**To-do item:** You are to retype all of the data exactly as it appears.

[Opening Excerpted data section]

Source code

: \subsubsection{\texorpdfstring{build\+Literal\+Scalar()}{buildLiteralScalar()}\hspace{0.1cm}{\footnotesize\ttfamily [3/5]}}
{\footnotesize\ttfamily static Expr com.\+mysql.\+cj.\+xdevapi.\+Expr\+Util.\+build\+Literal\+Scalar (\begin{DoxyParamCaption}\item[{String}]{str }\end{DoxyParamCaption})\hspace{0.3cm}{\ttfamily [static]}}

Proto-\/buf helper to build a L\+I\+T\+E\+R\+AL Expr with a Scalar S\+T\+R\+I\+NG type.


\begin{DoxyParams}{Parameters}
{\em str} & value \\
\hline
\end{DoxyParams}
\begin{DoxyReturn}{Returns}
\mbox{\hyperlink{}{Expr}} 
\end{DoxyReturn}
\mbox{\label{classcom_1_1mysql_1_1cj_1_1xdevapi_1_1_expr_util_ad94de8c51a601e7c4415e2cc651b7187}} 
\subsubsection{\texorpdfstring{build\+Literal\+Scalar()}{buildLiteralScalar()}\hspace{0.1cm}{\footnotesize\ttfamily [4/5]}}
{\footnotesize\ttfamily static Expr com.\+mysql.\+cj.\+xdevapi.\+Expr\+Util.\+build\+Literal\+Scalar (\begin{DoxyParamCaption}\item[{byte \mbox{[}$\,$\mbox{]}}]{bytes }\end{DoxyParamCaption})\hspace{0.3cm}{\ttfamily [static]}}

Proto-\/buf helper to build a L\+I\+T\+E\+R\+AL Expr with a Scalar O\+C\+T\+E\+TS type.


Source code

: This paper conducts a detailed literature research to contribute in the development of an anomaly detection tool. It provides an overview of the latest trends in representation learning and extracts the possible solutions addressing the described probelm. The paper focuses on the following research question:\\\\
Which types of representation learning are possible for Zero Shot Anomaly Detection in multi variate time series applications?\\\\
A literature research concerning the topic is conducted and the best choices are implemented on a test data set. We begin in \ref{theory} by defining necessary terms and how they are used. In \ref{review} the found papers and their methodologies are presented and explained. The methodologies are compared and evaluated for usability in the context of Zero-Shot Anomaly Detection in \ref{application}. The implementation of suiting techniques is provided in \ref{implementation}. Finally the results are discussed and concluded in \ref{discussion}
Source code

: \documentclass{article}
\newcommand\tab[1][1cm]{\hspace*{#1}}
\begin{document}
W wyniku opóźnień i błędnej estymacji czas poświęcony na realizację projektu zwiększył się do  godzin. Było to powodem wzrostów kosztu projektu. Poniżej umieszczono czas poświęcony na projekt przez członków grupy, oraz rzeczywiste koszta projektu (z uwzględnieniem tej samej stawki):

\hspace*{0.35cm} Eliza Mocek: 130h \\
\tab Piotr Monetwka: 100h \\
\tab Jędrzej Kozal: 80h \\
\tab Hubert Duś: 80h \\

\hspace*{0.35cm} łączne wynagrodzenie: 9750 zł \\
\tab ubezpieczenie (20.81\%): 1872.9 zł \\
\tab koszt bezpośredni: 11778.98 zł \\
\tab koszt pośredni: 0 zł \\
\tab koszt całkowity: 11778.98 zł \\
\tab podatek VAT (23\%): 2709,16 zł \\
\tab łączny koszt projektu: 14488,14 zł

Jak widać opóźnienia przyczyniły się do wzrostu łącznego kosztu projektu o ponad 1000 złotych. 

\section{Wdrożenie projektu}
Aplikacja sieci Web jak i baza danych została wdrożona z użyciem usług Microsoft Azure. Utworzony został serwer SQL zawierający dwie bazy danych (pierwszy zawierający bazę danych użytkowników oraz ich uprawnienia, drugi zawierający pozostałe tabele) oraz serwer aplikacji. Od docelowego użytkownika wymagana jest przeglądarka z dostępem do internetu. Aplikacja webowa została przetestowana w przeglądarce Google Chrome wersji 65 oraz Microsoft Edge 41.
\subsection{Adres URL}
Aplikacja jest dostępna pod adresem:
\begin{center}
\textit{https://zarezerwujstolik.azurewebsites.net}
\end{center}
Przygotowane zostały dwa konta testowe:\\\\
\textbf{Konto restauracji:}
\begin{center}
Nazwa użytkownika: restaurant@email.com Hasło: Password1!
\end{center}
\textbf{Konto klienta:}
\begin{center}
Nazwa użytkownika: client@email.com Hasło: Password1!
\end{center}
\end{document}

[Closing Excerpted data section]

**Result of the task:**
Source code

: \subsubsection{\texorpdfstring{build\+Literal\+Scalar()}{buildLiteralScalar()}\hspace{0.1cm}{\footnotesize\ttfamily [3/5]}}
{\footnotesize\ttfamily static Expr com.\+mysql.\+cj.\+xdevapi.\+Expr\+Util.\+build\+Literal\+Scalar (\begin{DoxyParamCaption}\item[{String}]{str }\end{DoxyParamCaption})\hspace{0.3cm}{\ttfamily [static]}}

Proto-\/buf helper to build a L\+I\+T\+E\+R\+AL Expr with a Scalar S\+T\+R\+I\+NG type.


\begin{DoxyParams}{Parameters}
{\em str} & value \\
\hline
\end{DoxyParams}
\begin{DoxyReturn}{Returns}
\mbox{\hyperlink{}{Expr}} 
\end{DoxyReturn}
\mbox{\label{classcom_1_1mysql_1_1cj_1_1xdevapi_1_1_expr_util_ad94de8c51a601e7c4415e2cc651b7187}} 
\subsubsection{\texorpdfstring{build\+Literal\+Scalar()}{buildLiteralScalar()}\hspace{0.1cm}{\footnotesize\ttfamily [4/5]}}
{\footnotesize\ttfamily static Expr com.\+mysql.\+cj.\+xdevapi.\+Expr\+Util.\+build\+Literal\+Scalar (\begin{DoxyParamCaption}\item[{byte \mbox{[}$\,$\mbox{]}}]{bytes }\end{DoxyParamCaption})\hspace{0.3cm}{\ttfamily [static]}}

Proto-\/buf helper to build a L\+I\+T\+E\+R\+AL Expr with a Scalar O\+C\+T\+E\+TS type.


Source code

: This paper conducts a detailed literature research to contribute in the development of an anomaly detection tool. It provides an overview of the latest trends in representation learning and extracts the possible solutions addressing the described probelm. The paper focuses on the following research question:\\\\
Which types of representation learning are possible for Zero Shot Anomaly Detection in multi variate time series applications?\\\\
A literature research concerning the topic is conducted and the best choices are implemented on a test data set. We begin in \ref{theory} by defining necessary terms and how they are used. In \ref{review} the found papers and their methodologies are presented and explained. The methodologies are compared and evaluated for usability in the context of Zero-Shot Anomaly Detection in \ref{application}. The implementation of suiting techniques is provided in \ref{implementation}. Finally the results are discussed and concluded in \ref{discussion}
Source code

: \documentclass{article}
\newcommand\tab[1][1cm]{\hspace*{#1}}
\begin{document}
W wyniku opóźnień i błędnej estymacji czas poświęcony na realizację projektu zwiększył się do  godzin. Było to powodem wzrostów kosztu projektu. Poniżej umieszczono czas poświęcony na projekt przez członków grupy, oraz rzeczywiste koszta projektu (z uwzględnieniem tej samej stawki):

\hspace*{0.35cm} Eliza Mocek: 130h \\
\tab Piotr Monetwka: 100h \\
\tab Jędrzej Kozal: 80h \\
\tab Hubert Duś: 80h \\

\hspace*{0.35cm} łączne wynagrodzenie: 9750 zł \\
\tab ubezpieczenie (20.81\%): 1872.9 zł \\
\tab koszt bezpośredni: 11778.98 zł \\
\tab koszt pośredni: 0 zł \\
\tab koszt całkowity: 11778.98 zł \\
\tab podatek VAT (23\%): 2709,16 zł \\
\tab łączny koszt projektu: 14488,14 zł

Jak widać opóźnienia przyczyniły się do wzrostu łącznego kosztu projektu o ponad 1000 złotych. 

\section{Wdrożenie projektu}
Aplikacja sieci Web jak i baza danych została wdrożona z użyciem usług Microsoft Azure. Utworzony został serwer SQL zawierający dwie bazy danych (pierwszy zawierający bazę danych użytkowników oraz ich uprawnienia, drugi zawierający pozostałe tabele) oraz serwer aplikacji. Od docelowego użytkownika wymagana jest przeglądarka z dostępem do internetu. Aplikacja webowa została przetestowana w przeglądarce Google Chrome wersji 65 oraz Microsoft Edge 41.
\subsection{Adres URL}
Aplikacja jest dostępna pod adresem:
\begin{center}
\textit{https://zarezerwujstolik.azurewebsites.net}
\end{center}
Przygotowane zostały dwa konta testowe:\\\\
\textbf{Konto restauracji:}
\begin{center}
Nazwa użytkownika: restaurant@email.com Hasło: Password1!
\end{center}
\textbf{Konto klienta:}
\begin{center}
Nazwa użytkownika: client@email.com Hasło: Password1!
\end{center}
\end{document}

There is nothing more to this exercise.